Is it possible to ride zebras




















Those attempts, by and large, have failed. However, whilst it was discovered not to be impossible to train a zebra to carry a person, it proved a painstaking and tedious task fraught with danger. Some zookeepers in fact, would rather take care of the lions than the striped equines, citing the former as the less dangerous job.

We know horses bite and they kick. Zebras are different. When they kick, they look behind themselves, aim and strike with purpose. They also have a charming habit of biting and not letting go until the thing they are biting is dead. Aggression is a very useful and understandable quality for life in the African savannah they call home.

They are, unfortunately, one of the favourite meals of whole prides of clawed, fanged, muscle-bound big cats and packs of savage hyenas. In order to survive, zebras have gained a major bad attitude by necessity. When in danger, they run, and when necessary, they fight. They have to be good at fighting or they die. Horses have, by comparison, an extremely tolerant disposition. They also have a far more malleable nature which allows them to adapt to new scenarios, such as having a bridle fitted for the first time, with fewer attempts to attack the person handling them.

They tolerate clumsy handling by inexperienced horsemen and women remarkably well. They may bite and kick, but they can be taught manners when they are young relatively easily and simple safety rules such as not running up behind a horse and giving it a surprise, drastically reduce the likelihood of being injured. Considering their power and the amount humans interact with horses, very few terrible accidents occur on the ground.

The majority are the result of riders losing their seat and taking a fall.
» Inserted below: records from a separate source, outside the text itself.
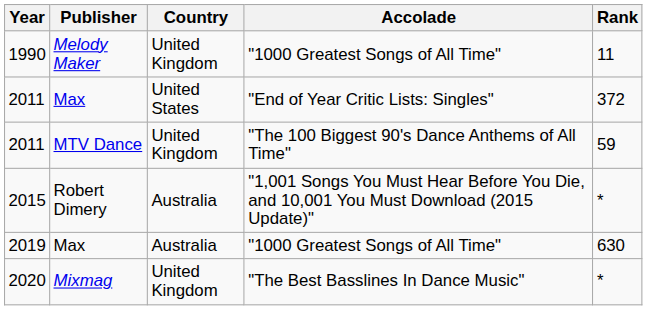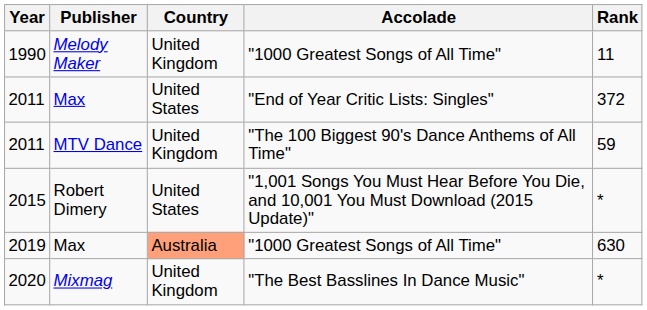2015 | Country: Australia -> United States
2019 | Country: no background -> lightsalmon background
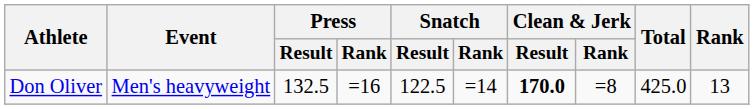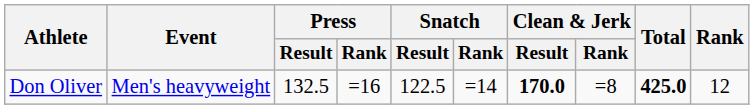Don Oliver | Total: normal -> bold
Don Oliver | Rank: 13 -> 12
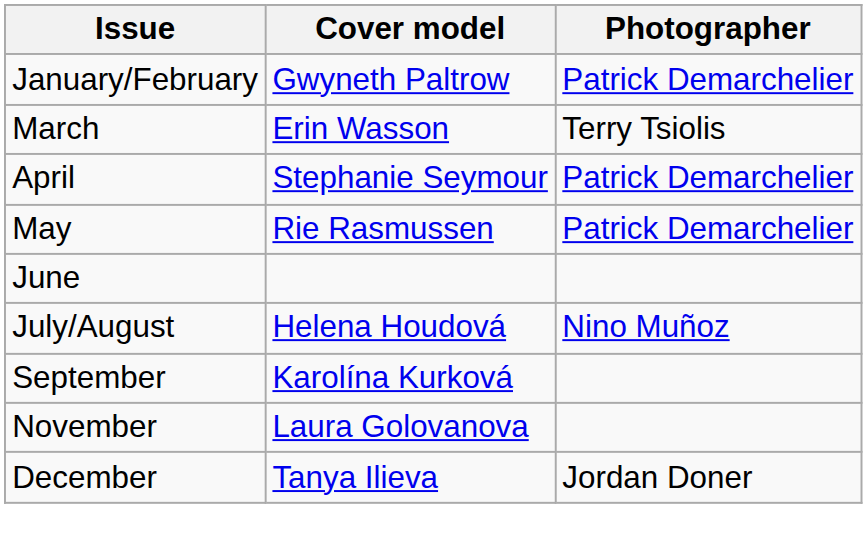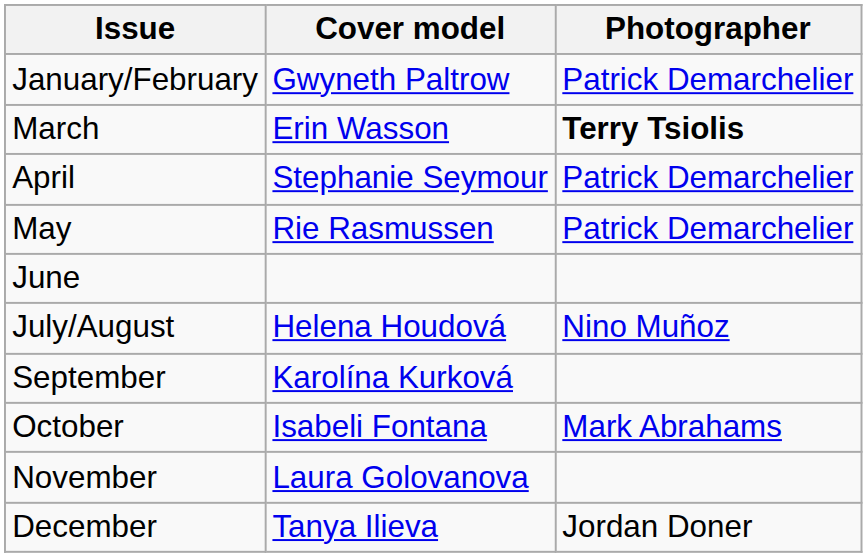March | Photographer: normal -> bold
+ row: October | Isabeli Fontana | Mark Abrahams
Of course, a new question emerges from this: were horses born or created?

Did by process of selecting for the qualities we humans prefer — such as, animals not determined to kill us — create the placid horse akin to how wolves have been transformed into lapdogs?
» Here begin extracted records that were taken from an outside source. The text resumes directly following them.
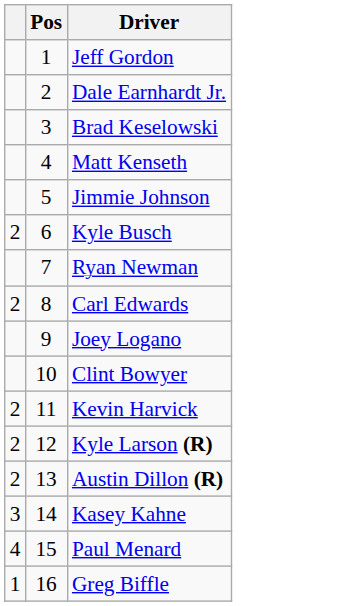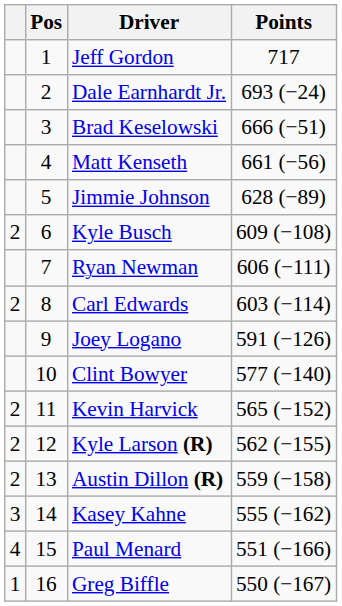+ column: Points | 717 | 693 (−24) | 666 (−51) | 661 (−56) | 628 (−89) | 609 (−108) | 606 (−111) | 603 (−114) | 591 (−126) | 577 (−140) | 565 (−152) | 562 (−155) | 559 (−158) | 555 (−162) | 551 (−166) | 550 (−167)
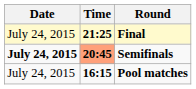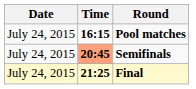rows swapped: Pool matches <-> Final
Semifinals | Date: bold -> normal
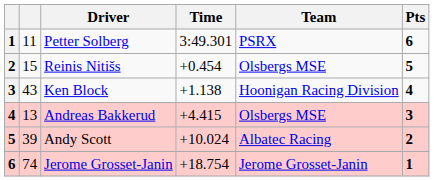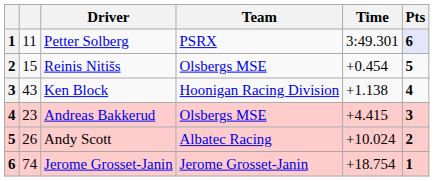columns swapped: Team <-> Time
Petter Solberg | Pts: no background -> lavender background
Andreas Bakkerud | column 2: 13 -> 23
Andy Scott | column 2: 39 -> 26
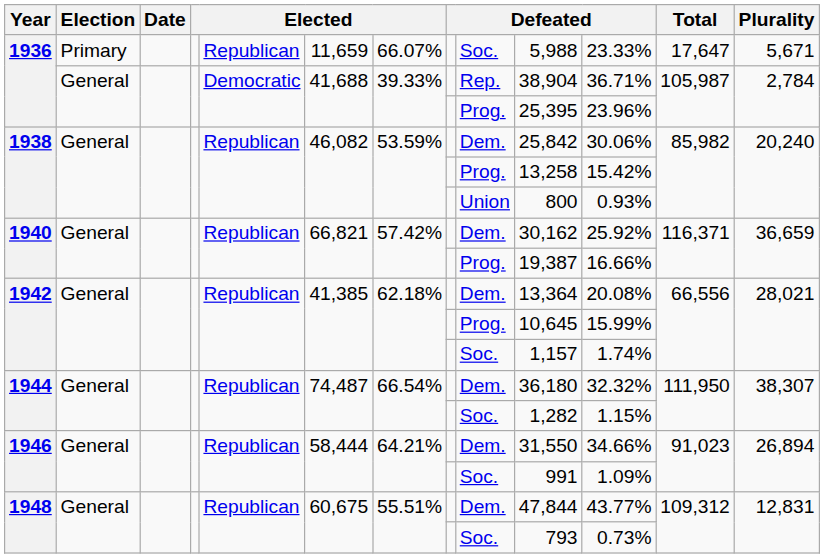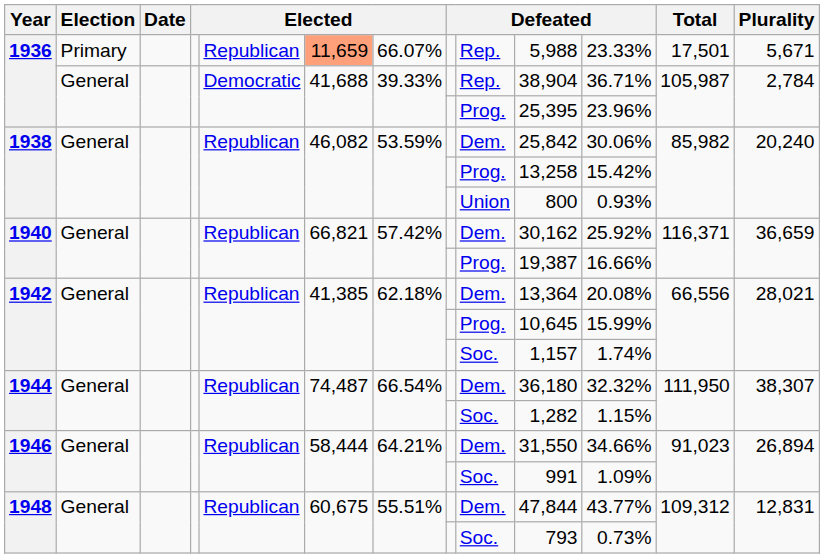1936 / Primary | column 6: no background -> lightsalmon background
1936 / Primary | column 9: Soc. -> Rep.
1936 / Primary | Total: 17,647 -> 17,501
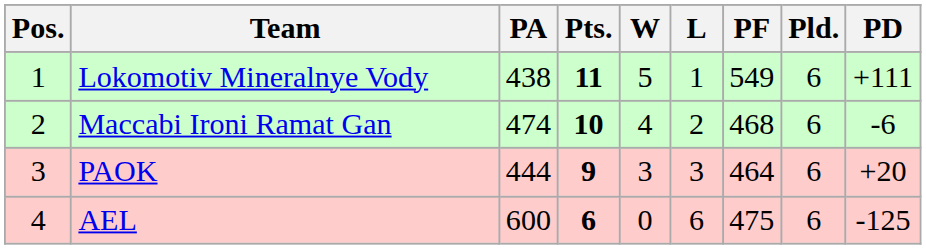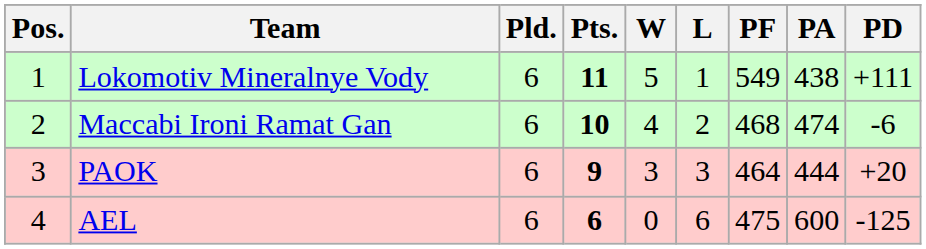columns swapped: Pld. <-> PA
Some posit the horse was simply in the right place at the right time. We humans have 5 key animals we have come to depend on:. In order to be domesticated, animals must also have these 6 main things in common:. Put all these 6 factors together and you have a species that could conceivably be domesticated. However, if just one of these factors is missing, the species is likely to never be domesticated.
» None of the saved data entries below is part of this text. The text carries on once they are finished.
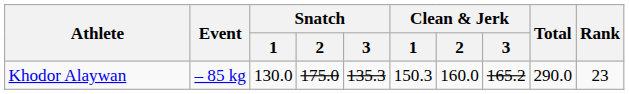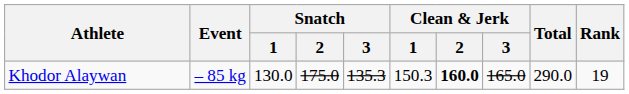Khodor Alaywan | Clean & Jerk / 2: normal -> bold
Khodor Alaywan | Clean & Jerk / 3: 165.2 -> 165.0
Khodor Alaywan | Rank: 23 -> 19
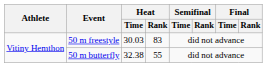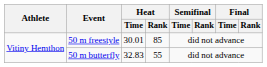50 m freestyle | Heat / Time: 30.03 -> 30.01
50 m freestyle | Heat / Rank: 83 -> 85
50 m butterfly | Heat / Time: 32.38 -> 32.83
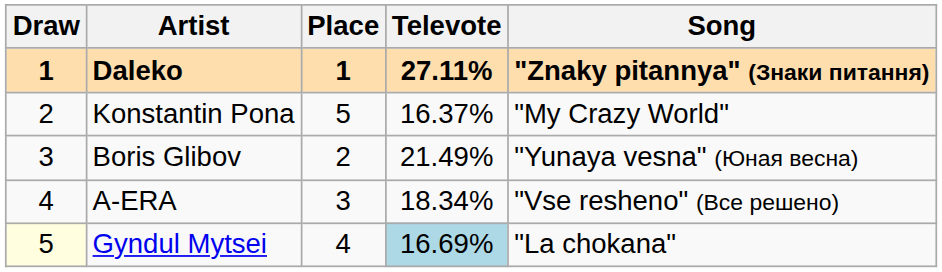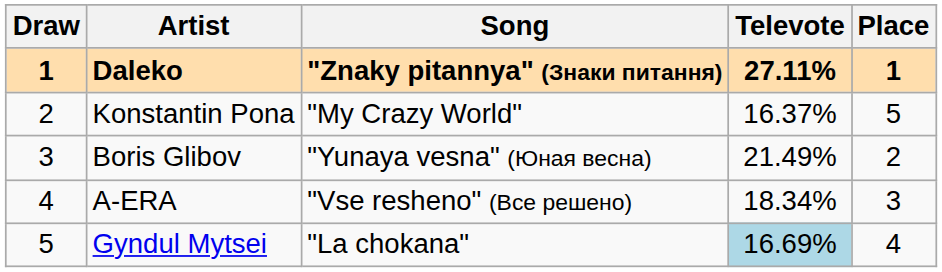columns swapped: Song <-> Place
Gyndul Mytsei | Draw: lightyellow background -> no background
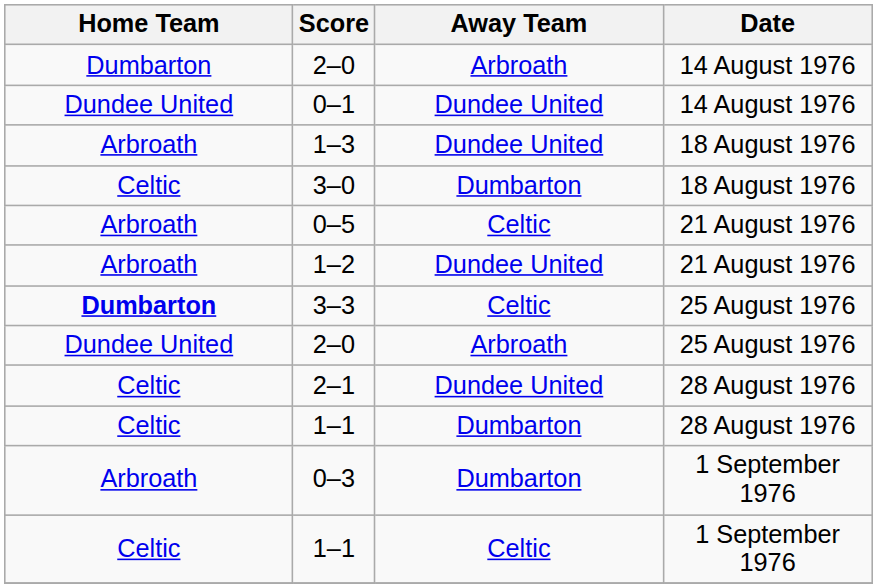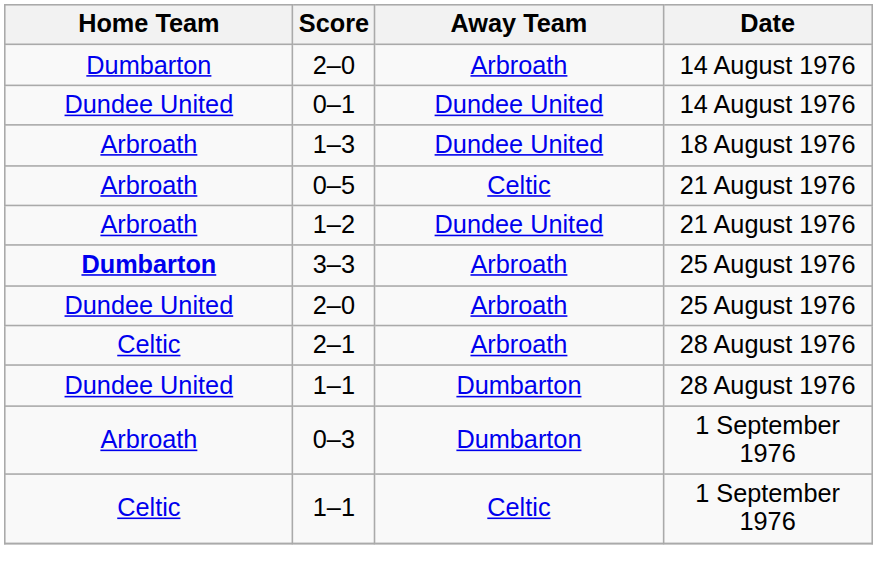- row: Celtic | 3–0 | Dumbarton | 18 August 1976
3–3 | Away Team: Celtic -> Arbroath
2–1 | Away Team: Dundee United -> Arbroath
1–1 / 28 August 1976 | Home Team: Celtic -> Dundee United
Zebras, fall into this category, in a lot of ways. Just because animals huddle in groups does not mean they are family or even friends. Humans occasionally huddle in groups and for the most part we hate it. They have tried, many times in fact.

In the late 19th and early 20th century, there was something of a fad for taming zebras. In the midth century, George Grey imported zebras from South Africa to New Zealand, where he was taking up a governorship, to pull his carriage.

The Victorian-era zoologist Lord Walter Rothschild likewise trained zebras to pull vehicles, famously driving a zebra-drawn carriage to Buckingham Palace. And in the early 20th century, Rosendo Ribeiro, the first doctor in Nairobi, allegedly made house calls on zebraback.

Zebras were already abundant in many of the regions colonialists were penetrating; domesticating the herds would save them the expense and difficulty of importing horses. More importantly, zebras were resistant to the diseases carried by tsetse flies , diseases that were highly fatal to horses. But while one-off attempts to tame a single animal may have been successful, domesticating them—breeding captive herds specifically for human use—proved impossible.

They were easily agitated, aggressive when cornered biting and kicking so hard they could easily maim or kill a would-be rider , and bad tempered. The quick-and-dirty answer?